=== SOURCE DATA ===
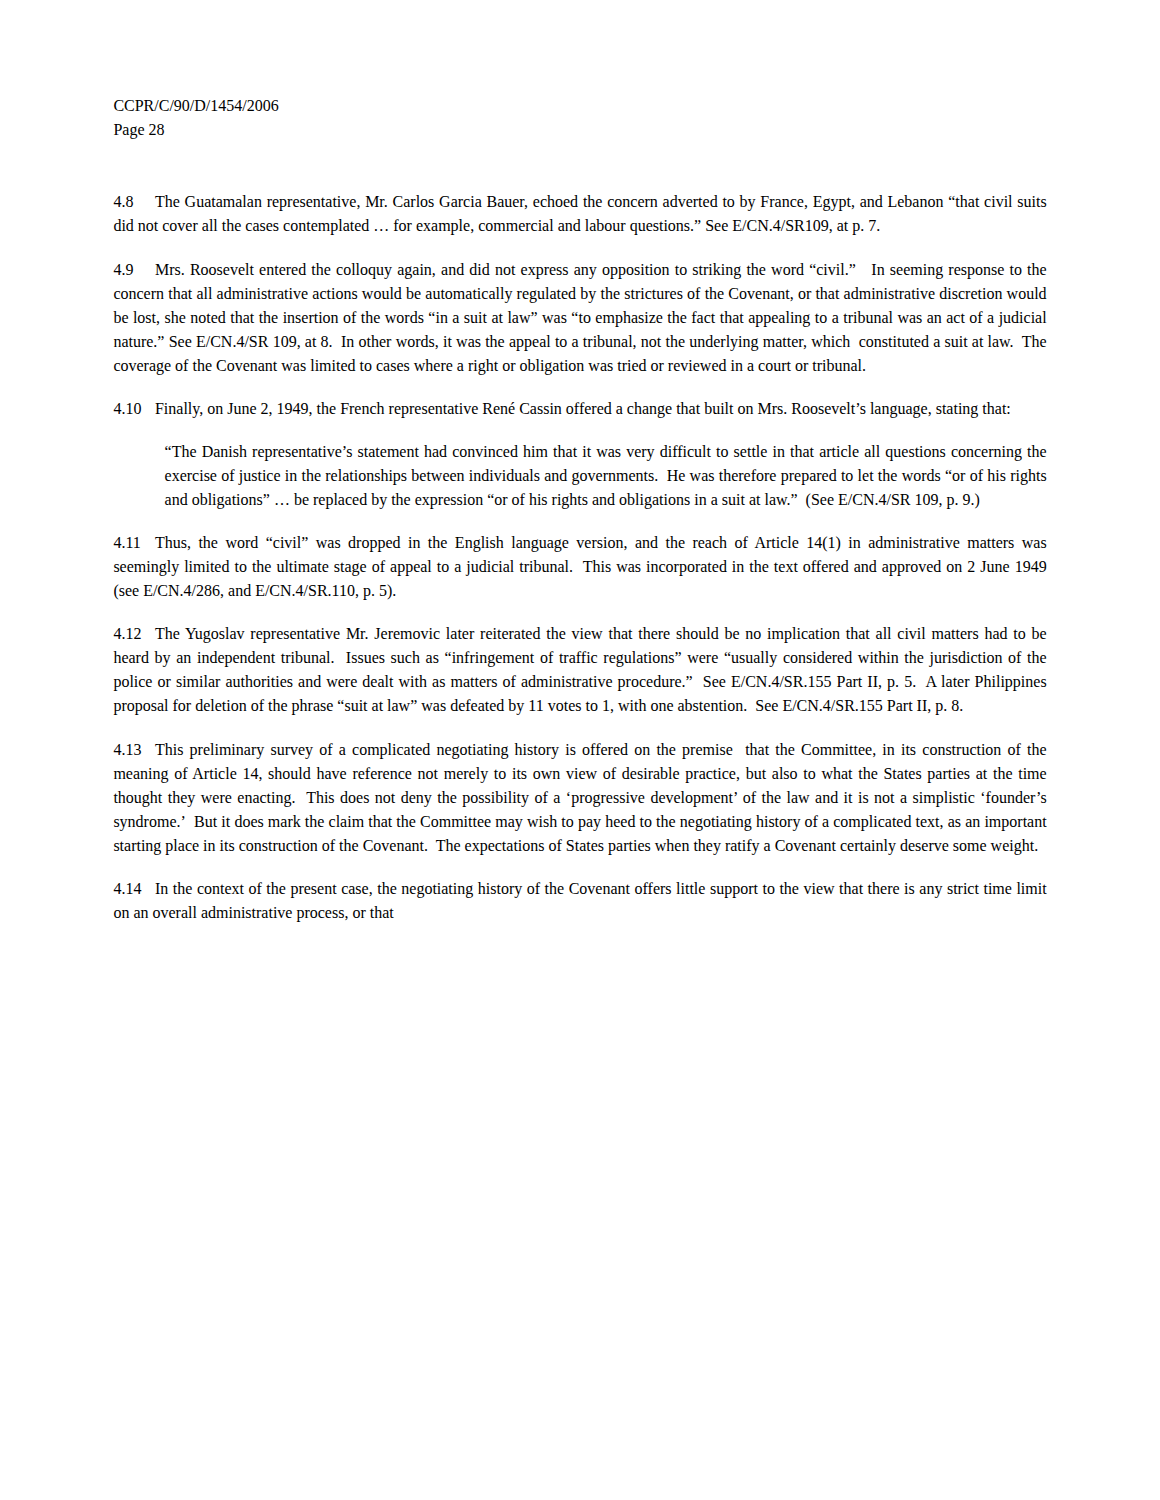CCPR/C/90/D/1454/2006
Page 28
4.8 The Guatamalan representative, Mr. Carlos Garcia Bauer, echoed the concern adverted to by France, Egypt, and Lebanon “that civil suits did not cover all the cases contemplated … for example, commercial and labour questions.” See E/CN.4/SR109, at p. 7.
4.9 Mrs. Roosevelt entered the colloquy again, and did not express any opposition to striking the word “civil.” In seeming response to the concern that all administrative actions would be automatically regulated by the strictures of the Covenant, or that administrative discretion would be lost, she noted that the insertion of the words “in a suit at law” was “to emphasize the fact that appealing to a tribunal was an act of a judicial nature.” See E/CN.4/SR 109, at 8. In other words, it was the appeal to a tribunal, not the underlying matter, which constituted a suit at law. The coverage of the Covenant was limited to cases where a right or obligation was tried or reviewed in a court or tribunal.
4.10 Finally, on June 2, 1949, the French representative René Cassin offered a change that built on Mrs. Roosevelt’s language, stating that:
“The Danish representative’s statement had convinced him that it was very difficult to settle in that article all questions concerning the exercise of justice in the relationships between individuals and governments. He was therefore prepared to let the words “or of his rights and obligations” … be replaced by the expression “or of his rights and obligations in a suit at law.” (See E/CN.4/SR 109, p. 9.)
4.11 Thus, the word “civil” was dropped in the English language version, and the reach of Article 14(1) in administrative matters was seemingly limited to the ultimate stage of appeal to a judicial tribunal. This was incorporated in the text offered and approved on 2 June 1949 (see E/CN.4/286, and E/CN.4/SR.110, p. 5).
4.12 The Yugoslav representative Mr. Jeremovic later reiterated the view that there should be no implication that all civil matters had to be heard by an independent tribunal. Issues such as “infringement of traffic regulations” were “usually considered within the jurisdiction of the police or similar authorities and were dealt with as matters of administrative procedure.” See E/CN.4/SR.155 Part II, p. 5. A later Philippines proposal for deletion of the phrase “suit at law” was defeated by 11 votes to 1, with one abstention. See E/CN.4/SR.155 Part II, p. 8.
4.13 This preliminary survey of a complicated negotiating history is offered on the premise that the Committee, in its construction of the meaning of Article 14, should have reference not merely to its own view of desirable practice, but also to what the States parties at the time thought they were enacting. This does not deny the possibility of a ‘progressive development’ of the law and it is not a simplistic ‘founder’s syndrome.’ But it does mark the claim that the Committee may wish to pay heed to the negotiating history of a complicated text, as an important starting place in its construction of the Covenant. The expectations of States parties when they ratify a Covenant certainly deserve some weight.
4.14 In the context of the present case, the negotiating history of the Covenant offers little support to the view that there is any strict time limit on an overall administrative process, or that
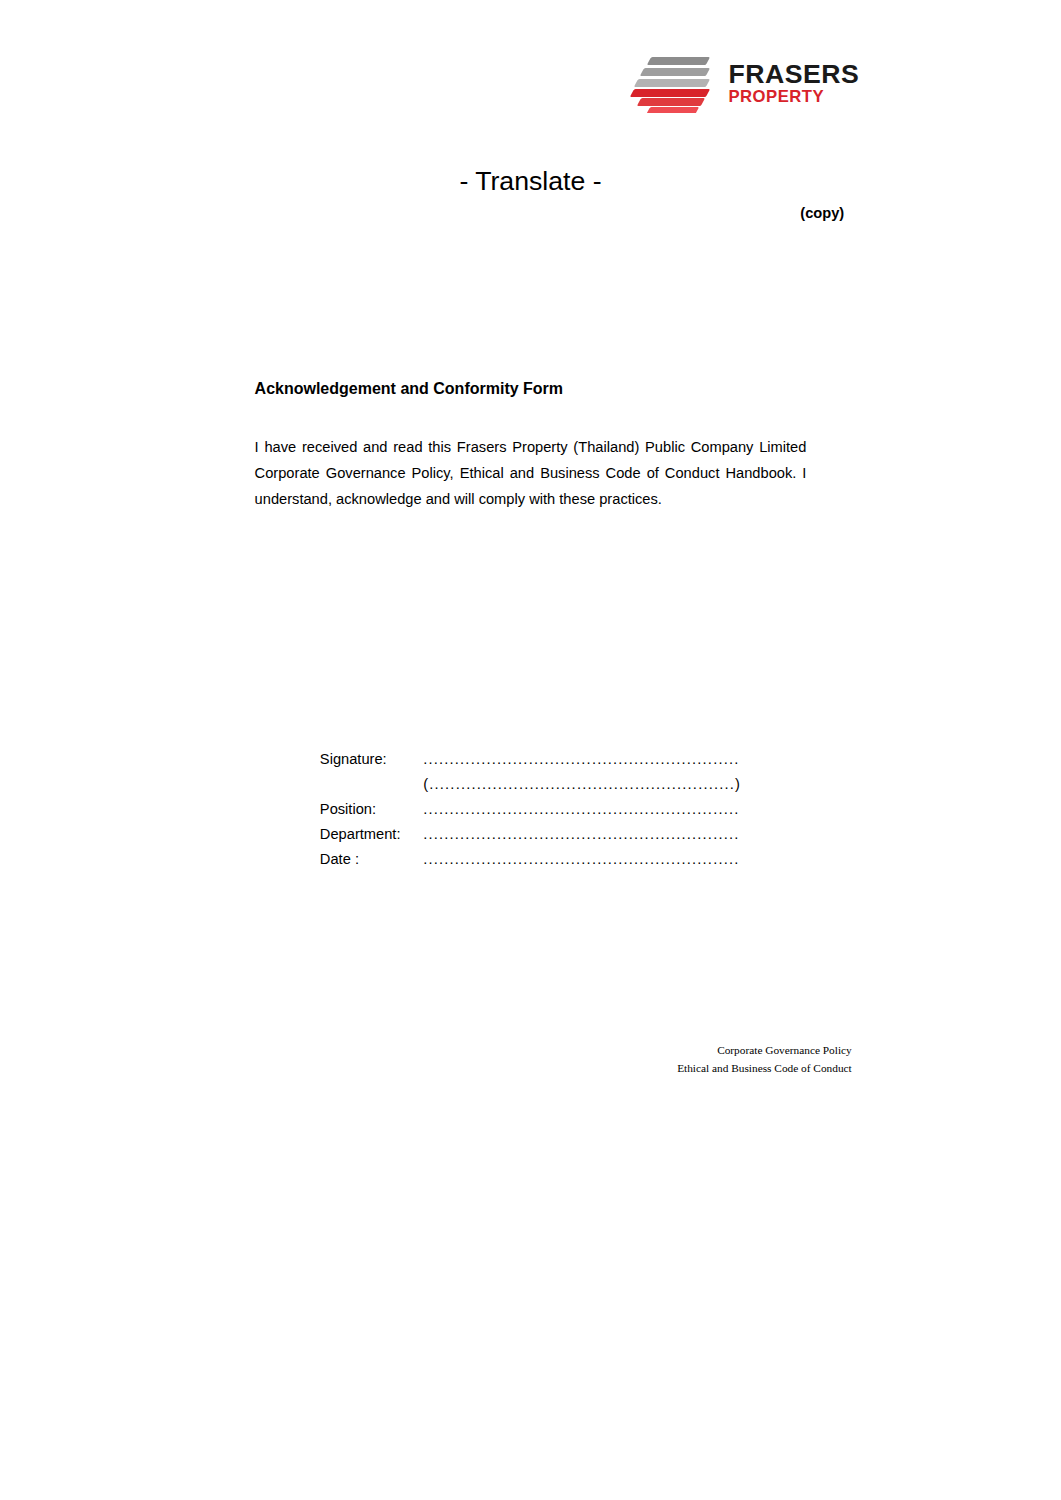FRASERS
PROPERTY
- Translate -
(copy)
Acknowledgement and Conformity Form
I have received and read this Frasers Property (Thailand) Public Company Limited Corporate Governance Policy, Ethical and Business Code of Conduct Handbook. I understand, acknowledge and will comply with these practices.
| Signature: | ............................................................ |
| | (..........................................................) |
| Position: | ............................................................ |
| Department: | ............................................................ |
| Date : | ............................................................ |
Corporate Governance Policy
Ethical and Business Code of Conduct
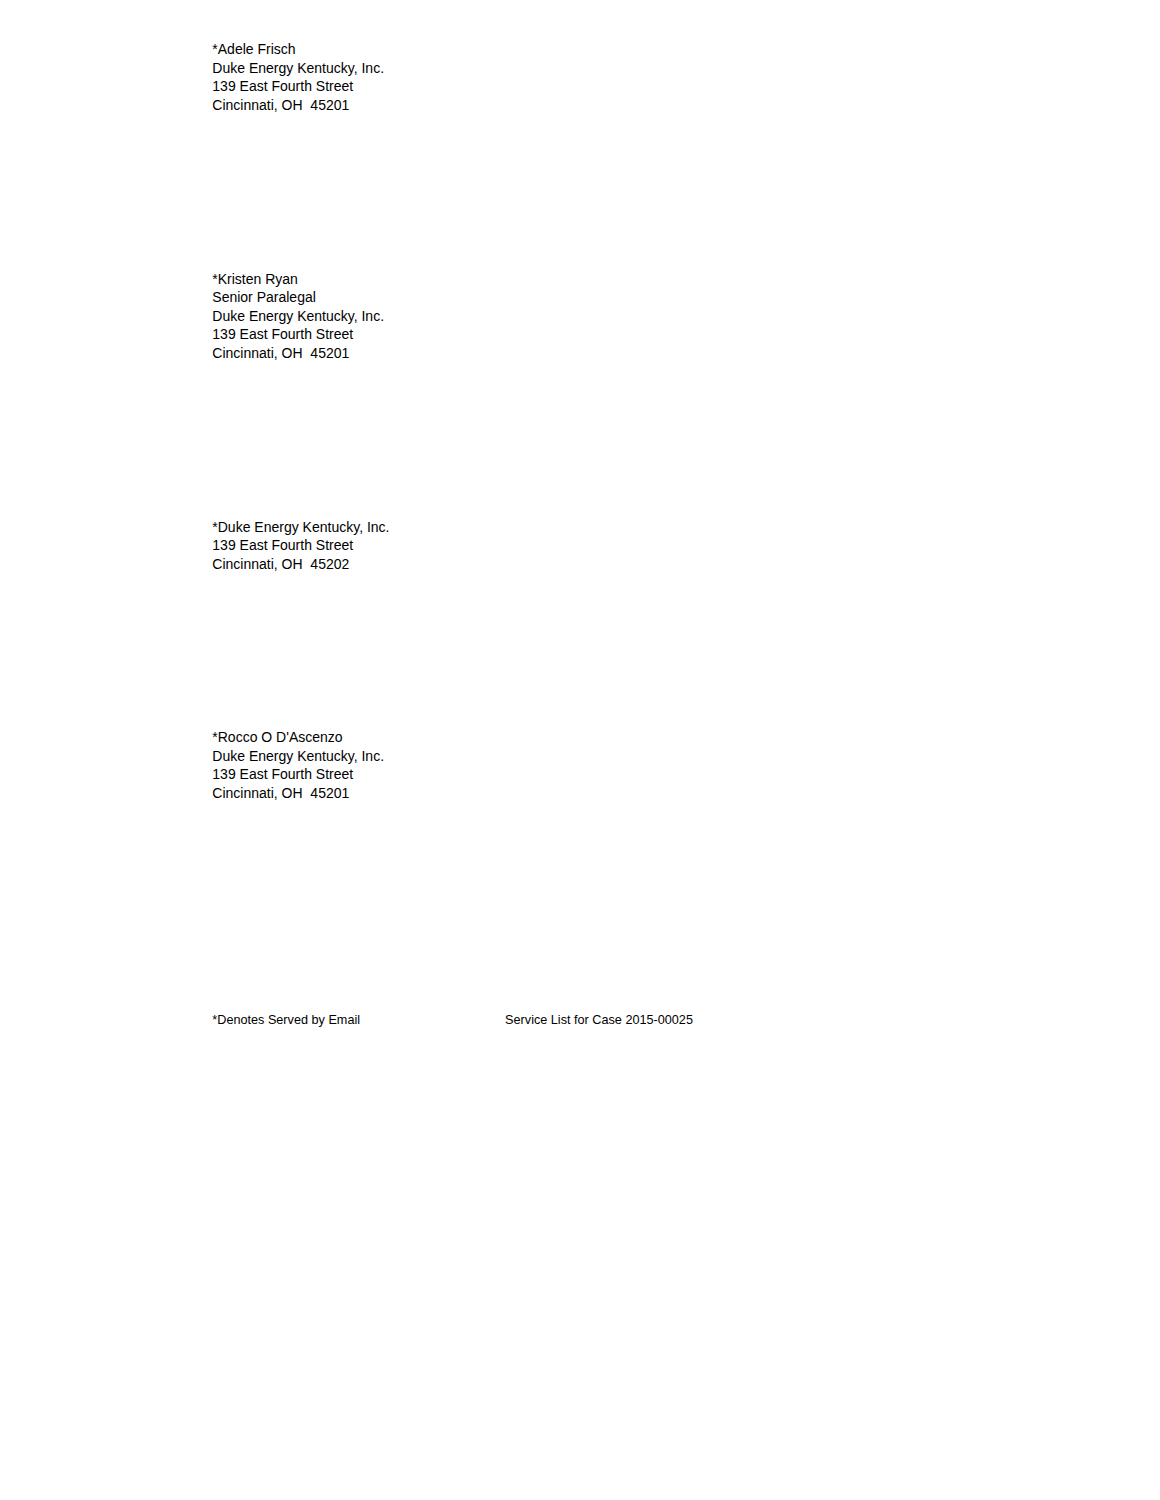*Adele Frisch
Duke Energy Kentucky, Inc.
139 East Fourth Street
Cincinnati, OH 45201
*Kristen Ryan
Senior Paralegal
Duke Energy Kentucky, Inc.
139 East Fourth Street
Cincinnati, OH 45201
*Duke Energy Kentucky, Inc.
139 East Fourth Street
Cincinnati, OH 45202
*Rocco O D'Ascenzo
Duke Energy Kentucky, Inc.
139 East Fourth Street
Cincinnati, OH 45201
*Denotes Served by Email
Service List for Case 2015-00025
===
§ **WHAT YOU HAVE TO DO**
In the entries above, how many lines contain the string "questions"? Say only the number.

§ **TASK OUTPUT**
2